## SUPPLIED MATERIAL
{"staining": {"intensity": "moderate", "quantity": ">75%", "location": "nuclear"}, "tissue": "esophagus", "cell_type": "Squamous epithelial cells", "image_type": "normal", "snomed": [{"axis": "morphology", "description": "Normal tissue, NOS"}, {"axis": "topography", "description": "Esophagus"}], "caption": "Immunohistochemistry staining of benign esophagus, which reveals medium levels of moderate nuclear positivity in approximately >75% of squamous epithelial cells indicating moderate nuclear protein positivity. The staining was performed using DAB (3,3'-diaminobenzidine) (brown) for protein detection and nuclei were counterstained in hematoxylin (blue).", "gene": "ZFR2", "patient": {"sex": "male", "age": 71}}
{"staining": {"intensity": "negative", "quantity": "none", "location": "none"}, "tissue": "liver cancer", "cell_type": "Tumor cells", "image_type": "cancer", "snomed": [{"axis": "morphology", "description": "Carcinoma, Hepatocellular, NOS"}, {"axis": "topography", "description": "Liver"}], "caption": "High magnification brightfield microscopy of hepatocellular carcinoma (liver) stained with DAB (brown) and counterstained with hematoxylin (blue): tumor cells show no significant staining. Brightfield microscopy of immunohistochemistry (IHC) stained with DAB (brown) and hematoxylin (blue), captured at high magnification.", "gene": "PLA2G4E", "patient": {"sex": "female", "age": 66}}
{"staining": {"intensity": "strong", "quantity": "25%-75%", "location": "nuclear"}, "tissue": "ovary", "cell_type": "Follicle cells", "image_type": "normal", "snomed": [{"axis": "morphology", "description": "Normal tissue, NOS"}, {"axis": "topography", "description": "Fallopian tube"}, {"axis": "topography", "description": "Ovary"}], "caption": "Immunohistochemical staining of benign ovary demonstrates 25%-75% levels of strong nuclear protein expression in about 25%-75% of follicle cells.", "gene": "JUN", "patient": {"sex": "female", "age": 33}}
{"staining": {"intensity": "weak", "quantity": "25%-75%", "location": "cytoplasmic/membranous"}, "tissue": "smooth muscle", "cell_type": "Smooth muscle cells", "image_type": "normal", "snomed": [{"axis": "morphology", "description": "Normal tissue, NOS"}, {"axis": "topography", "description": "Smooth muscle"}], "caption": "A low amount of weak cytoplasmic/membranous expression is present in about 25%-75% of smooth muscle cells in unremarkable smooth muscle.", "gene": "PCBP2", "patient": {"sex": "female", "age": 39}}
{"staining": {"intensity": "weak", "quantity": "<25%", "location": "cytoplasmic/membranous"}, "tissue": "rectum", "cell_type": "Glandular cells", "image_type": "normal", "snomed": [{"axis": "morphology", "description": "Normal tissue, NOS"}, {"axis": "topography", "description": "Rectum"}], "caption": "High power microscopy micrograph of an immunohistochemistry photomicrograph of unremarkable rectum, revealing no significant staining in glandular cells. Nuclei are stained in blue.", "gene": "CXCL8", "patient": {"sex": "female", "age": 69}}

## WORK TO COMPLETE
The required output is every line above that contains the string "expression".

## YOUR SOLUTION
{"staining": {"intensity": "strong", "quantity": "25%-75%", "location": "nuclear"}, "tissue": "ovary", "cell_type": "Follicle cells", "image_type": "normal", "snomed": [{"axis": "morphology", "description": "Normal tissue, NOS"}, {"axis": "topography", "description": "Fallopian tube"}, {"axis": "topography", "description": "Ovary"}], "caption": "Immunohistochemical staining of benign ovary demonstrates 25%-75% levels of strong nuclear protein expression in about 25%-75% of follicle cells.", "gene": "JUN", "patient": {"sex": "female", "age": 33}}
{"staining": {"intensity": "weak", "quantity": "25%-75%", "location": "cytoplasmic/membranous"}, "tissue": "smooth muscle", "cell_type": "Smooth muscle cells", "image_type": "normal", "snomed": [{"axis": "morphology", "description": "Normal tissue, NOS"}, {"axis": "topography", "description": "Smooth muscle"}], "caption": "A low amount of weak cytoplasmic/membranous expression is present in about 25%-75% of smooth muscle cells in unremarkable smooth muscle.", "gene": "PCBP2", "patient": {"sex": "female", "age": 39}}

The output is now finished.